In the first case involving a senior Pol Pot cadre three decades after the end of a regime blamed for 1.7 million deaths in Cambodia, Kaing Guek Eav, known as Duch and ex-commandant of the notorious S-21 prison, asked his victims for forgiveness.

"He said to the victims, I ask your forgiveness, I ask your forgiveness," French lawyer Francois Roux told Reuters Television after visiting his client, a former school teacher, for two hours at a detention centre near the court outside the Cambodian capital.

Yesterday's hearing was mostly procedural, with the main hearings due to start in March and a verdict expected by September. But it ends a decade of delays at the tribunal due to wrangling over jurisdiction and cash, and pre-trial machinations.

But for many victims, the memories of the torture remain a raw reminder of the communist regime's brutal rule.
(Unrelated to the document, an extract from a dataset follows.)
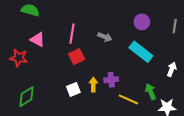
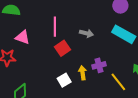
gray arrow: (105, 37) -> (86, 33), moved
yellow line: (128, 99) -> (118, 82), turned 36

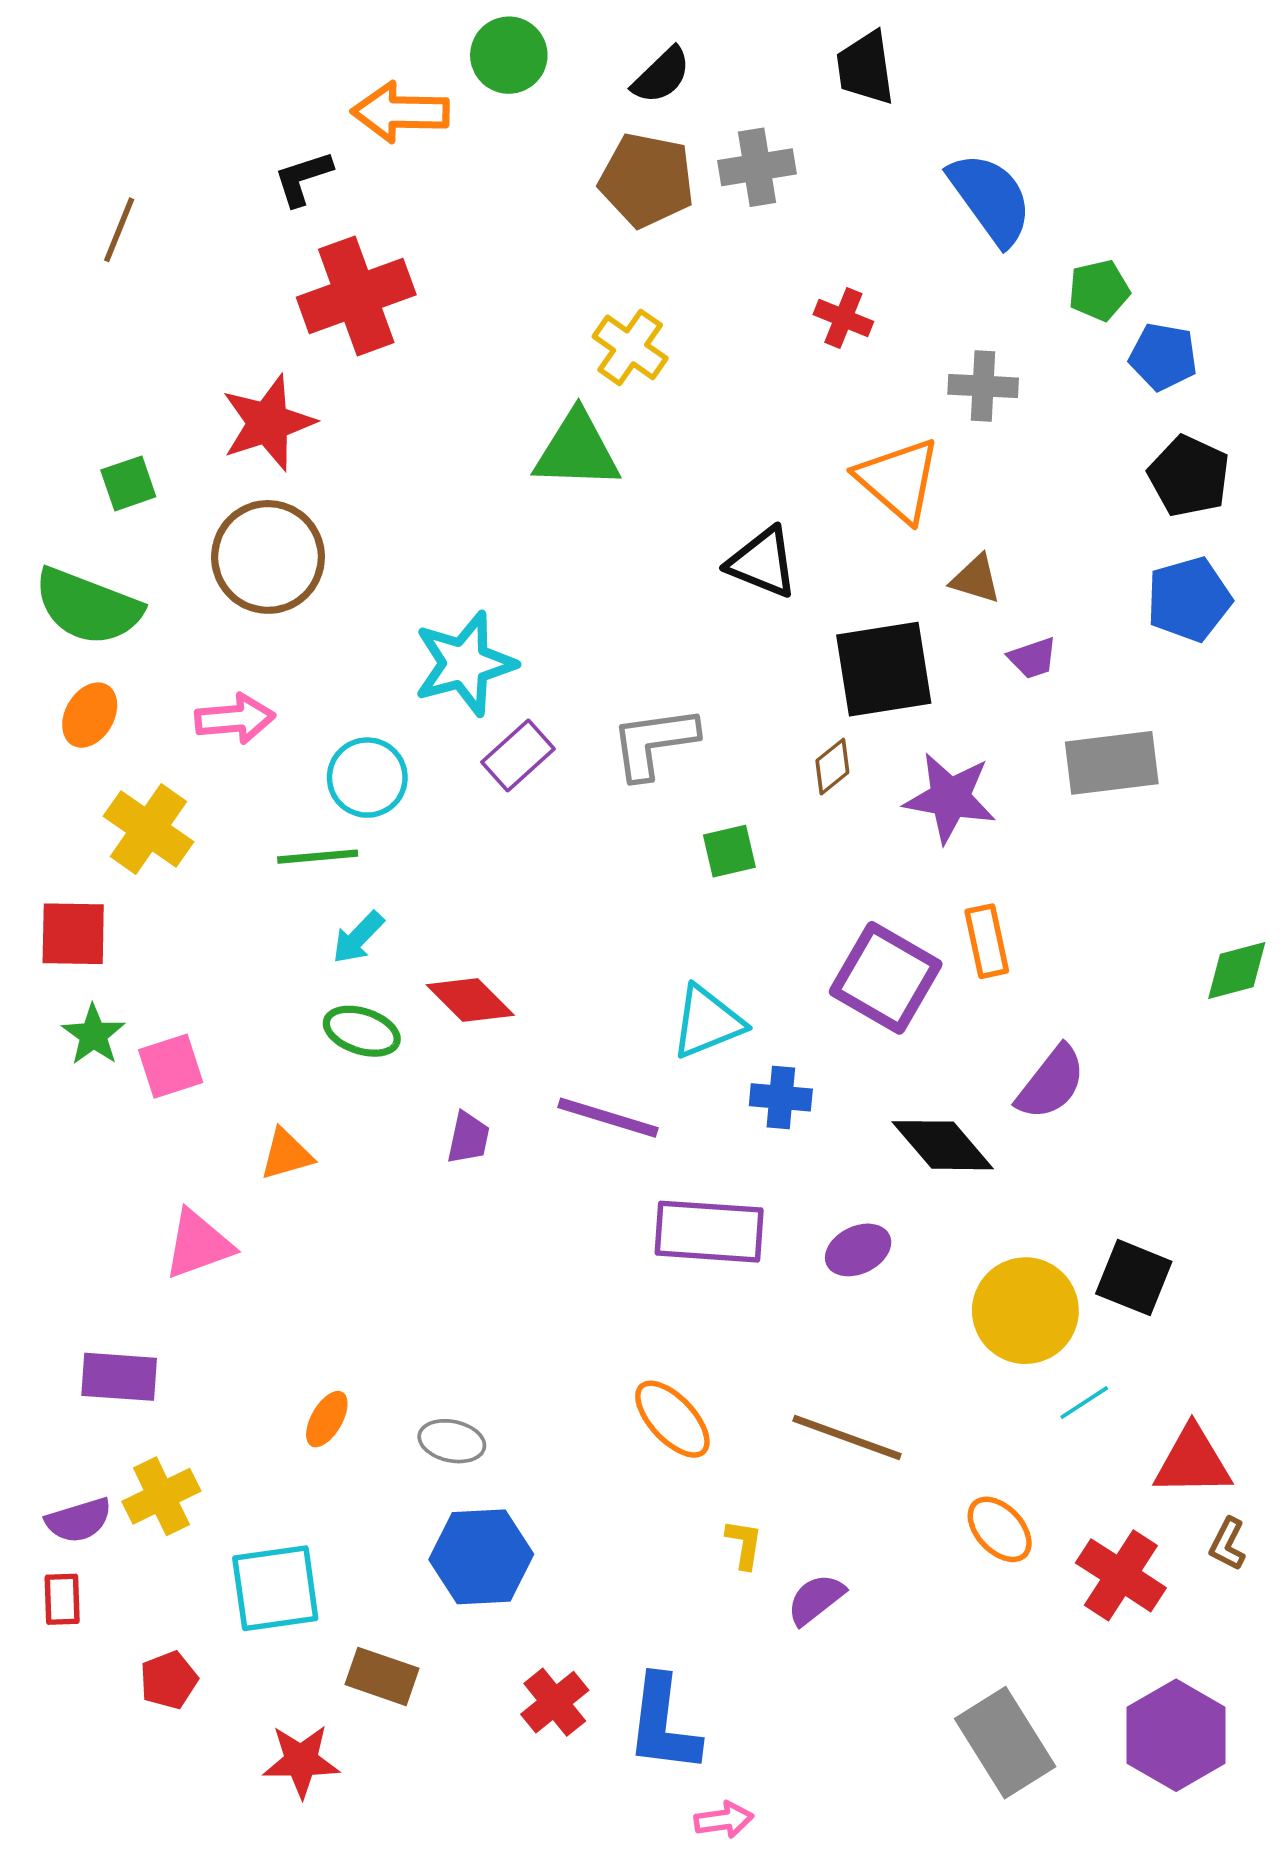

Chum Mei was one of the few to survive the S-21, or Tuol Sleng prison.

Beneath the shade of spreading branches in the prison's courtyard, Chum Mei he slips off his sandals and demonstrates how Khmer Rouge torturers pulled out his toenails.

"They beat me seriously," he says quietly, sitting on the floor as tourists wander past, unaware of his story. "I tried to protect my face and they broke my finger. They kept repeating the same question: was I working for the CIA? They pulled out my toenails. Then they used electricity to shock me through my ear. And then I went unconscious."

He was one of an estimated 14,000 people sent to the prison, established in a secondary school in Phnom Penh. Barely a dozen survived. Today, just six are alive. Chum Mei is among them, and he is expected to give evidence at the trial, operated jointly by the Cambodian Government and the United Nations.

Tuol Sleng was central both to the Khmer Rouge's killing machine and the legacy of the Maoist-inspired regime that has reverberated down the years. There were other prisons equally brutal, some larger.

But Tuol Sleng, now a museum of the macabre, has come to represent the regime's horrors. Every day, tourists from around the world step quietly through the prison blocks that are haunted by history.

On a recent afternoon, Mei led the way through the classrooms full of bones and skulls, past photographs of more than 5000 former prisoners, who would end up being executed, usually at "killing fields" on the city's outskirts at an orchard called Choeung Ek.

The 78-year-old, once a car mechanic, stopped next to a photograph of half-a-dozen emaciated men standing at the gate of the jail and pointed to the pencil-thin figure in baggy-fitting fatigues. That was him. The shot was taken 30 years ago when the jail was emptied in the face of an invasion by Vietnamese forces that ousted the Khmer Rouge from power.

We move on to the tiny brick cell where he was shackled. "For me, the trial is very important," he says. "I need justice for Cambodia. I want the international community to find justice for Cambodia."

Bou Meng is also a survivor. He, like many other ordinary citizens, joined the Khmer Rouge revolution after a coup that ousted Cambodia's Prime Minister, Prince Norodom Sihanouk. But he ended up in Tuol Sleng after being denounced by a colleague as a traitor. To this day, the 68-year-old has no idea who denounced him or why.

"They beat me with all sorts of instruments, sticks and electric shocks," he says. "I still have the scars across my back." Sitting next to him in the restaurant garden as he talks is his second wife; his first was killed after she was sent to Tuol Sleng with him.

Meng survived the prison because, six months after he was taken there, Duch learnt that he was a painter. Handed paper and pencil, he was ordered to sketch. He was then handed a photograph of the Khmer Rouge leader Pol Pot and told to make a copy. Meng did so, wisely deciding to ignore an unsightly mark on the regime leader's throat.

Duch told him they wanted him to paint four large pictures. He said each painting would take three months. "That is the only reason I am still alive," he said. "They left me alone to do the job. It was one year, and then the Vietnamese invaded and it was that which saved my life."

Meng will also give evidence against Duch. "The most important thing about the trial is finding justice for the prisoners," he added. "More than 14,000 prisoners were killed, including my wife. I will feel relieved if Duch is convicted. The soul of my wife will be peaceful."